::: Records for processing :::

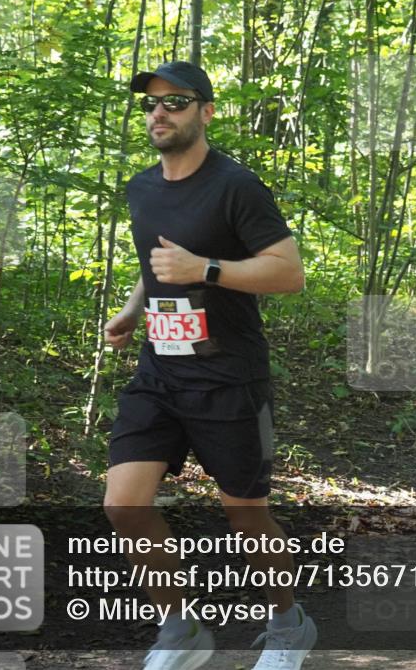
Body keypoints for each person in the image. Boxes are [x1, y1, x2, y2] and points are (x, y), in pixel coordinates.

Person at [102, 61, 316, 670]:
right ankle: (182, 629)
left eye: (175, 102)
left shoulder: (236, 186)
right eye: (150, 105)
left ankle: (287, 622)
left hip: (229, 377)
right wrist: (131, 310)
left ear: (206, 111)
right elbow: (156, 266)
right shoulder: (142, 188)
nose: (159, 113)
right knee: (124, 504)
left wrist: (208, 269)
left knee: (245, 514)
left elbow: (289, 272)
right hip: (160, 371)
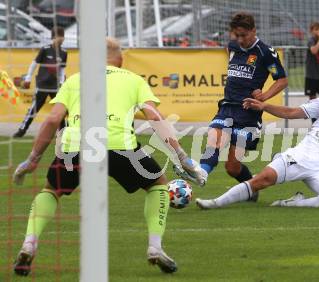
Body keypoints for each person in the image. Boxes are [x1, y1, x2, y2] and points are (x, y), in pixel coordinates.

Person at [12, 38, 204, 276]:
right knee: (158, 185)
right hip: (119, 146)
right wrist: (182, 157)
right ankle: (155, 247)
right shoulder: (133, 79)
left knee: (51, 190)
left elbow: (52, 120)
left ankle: (29, 242)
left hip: (76, 147)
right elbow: (155, 117)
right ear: (120, 58)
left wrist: (32, 159)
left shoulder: (75, 80)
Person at [196, 73, 319, 210]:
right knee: (261, 180)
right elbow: (293, 112)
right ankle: (214, 203)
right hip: (301, 155)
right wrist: (265, 106)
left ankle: (293, 203)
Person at [175, 12, 288, 200]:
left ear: (254, 30)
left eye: (244, 35)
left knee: (232, 167)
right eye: (237, 35)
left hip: (248, 114)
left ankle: (252, 189)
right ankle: (201, 173)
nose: (241, 39)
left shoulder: (265, 53)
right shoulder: (233, 46)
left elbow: (282, 80)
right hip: (227, 107)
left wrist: (264, 97)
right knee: (215, 139)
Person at [13, 27, 68, 138]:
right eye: (59, 36)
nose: (61, 39)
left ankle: (63, 134)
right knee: (33, 110)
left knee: (60, 110)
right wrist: (28, 78)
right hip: (42, 85)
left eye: (62, 36)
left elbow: (62, 69)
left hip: (55, 86)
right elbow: (34, 64)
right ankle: (22, 130)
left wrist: (62, 82)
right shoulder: (45, 49)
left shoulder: (64, 52)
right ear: (53, 37)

:::

→ Activity
Copy every line of the listing that includes the string "ankle".

→ Answer to the exercise
right ankle: (182, 629)
left ankle: (287, 622)
right ankle: (155, 247)
left ankle: (29, 242)
right ankle: (214, 203)
left ankle: (293, 203)
left ankle: (252, 189)
right ankle: (201, 173)
left ankle: (63, 134)
right ankle: (22, 130)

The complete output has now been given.